順序で配色を分けてみる - データ可視化ミニ講座(9)
地図やグラフなど、データを可視化する際は数値の大小を色に変換することが頻繁に行われます。一見して数値の大小が視覚的にわかりやすくなり、地図ならば地理的な傾向もわかるため、よく使われるテクニックのひとつです。
ただ「数値の大小を色に変換」といっても、その方法はひとつではありません。一般的によく使われるのは、最小値と最大値から計算して均等に色を分ける方法です。たとえば10刻みに10・20・30・40・……・90という9つの値からなるデータを色分けしたいとします。最小値は10、最大値は90ですので、その差は80です。値に応じて3色、たとえば値が小さい順に白・オレンジ・赤色に分けるのであれば、80を3で割って26.666... ≒ 約27ごとに色を分けます。そうすると境目はそれぞれ10 + (27 * 1) = 37、10 + (27 * 2) = 64、となります。したがって色分けは10・20・30が白、40・50・60がオレンジ、70・80・90が赤となります。これはまったく問題なさそうに見えます。
しかし値の分布が不均衡な場合、話は違ってきます。たとえば上の例で最大値が900であった場合、どうなるでしょうか。改めて計算します。最小値が10、最大値が900なので、差は890です。3で割ると約297ですので、計算するまでもなく10から80までが白、900だけが赤になります。つまり9つの要素のうち白が8つ、赤が1つ、中間のオレンジは不在となったわけです。

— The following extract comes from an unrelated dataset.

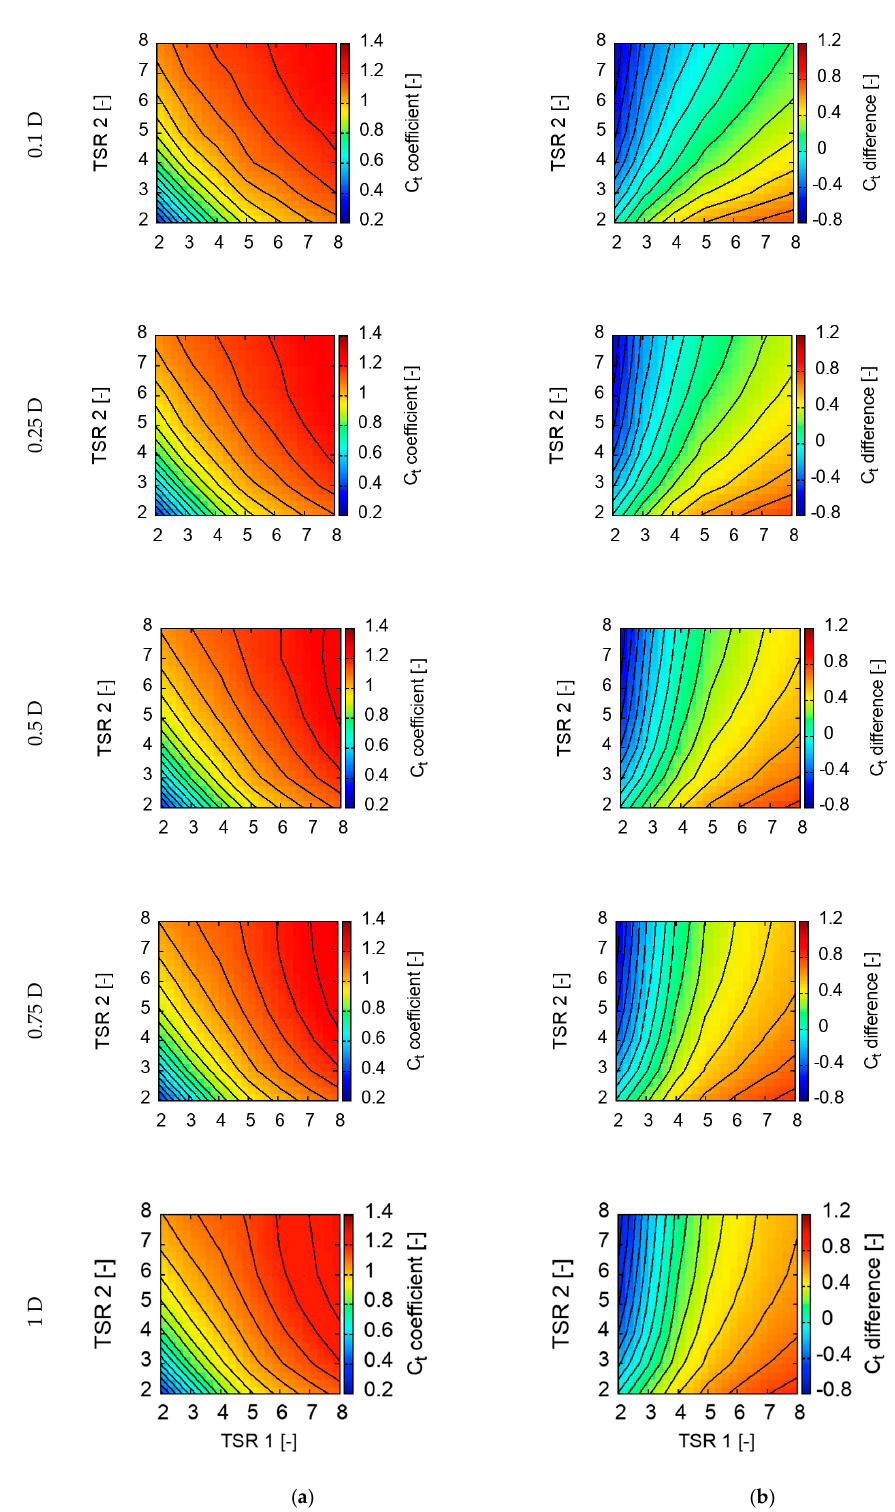
Figure 8. Maps of total thrust coefficient C t ( a ) and the difference in C t between rotors ( b ).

これでは「色で数値の大小を視覚的にわかりやすくする」ことができません。
このとき、順序で色を分けるようにすると値の分布にかかわらず均等に色を分けることができます。上のデータでいうと9つの値を3色に分けるので、最も大きな値が90か900であるかにかかわらず、小さい順に1・2・3番目が白、4・5・6番目がオレンジ、7・8・9番目が赤と塗り分けます。
データ可視化ツールFlourishでいうと、Scale typeを「Binned」に設定し、Binning modeを「Fixed width」から「Quantile」に変えることで同じことができます。
今回はかなり極端な例を使いました。ここまで極端ではないにせよ、実際のデータは綺麗に分散しているわけではありません。ごく一部の人が巨大な富を持っていたり、ごく一部の地域に人口が集中していることもあります。そうした場合に順序での配色方法も知っておくと便利です。
もちろん、数値の大小で色分けするよりも順序によって色を使い分ける方が常に優れているわけではありません。場合によっては不均衡なデータを不均衡なまま可視化することに意義があるケースもあるでしょうし、誤解を招くようなデータの提示は避ける必要があります。最終的にどの方法を採用すべきかは個別のデータや表現したいトピックによって変わります。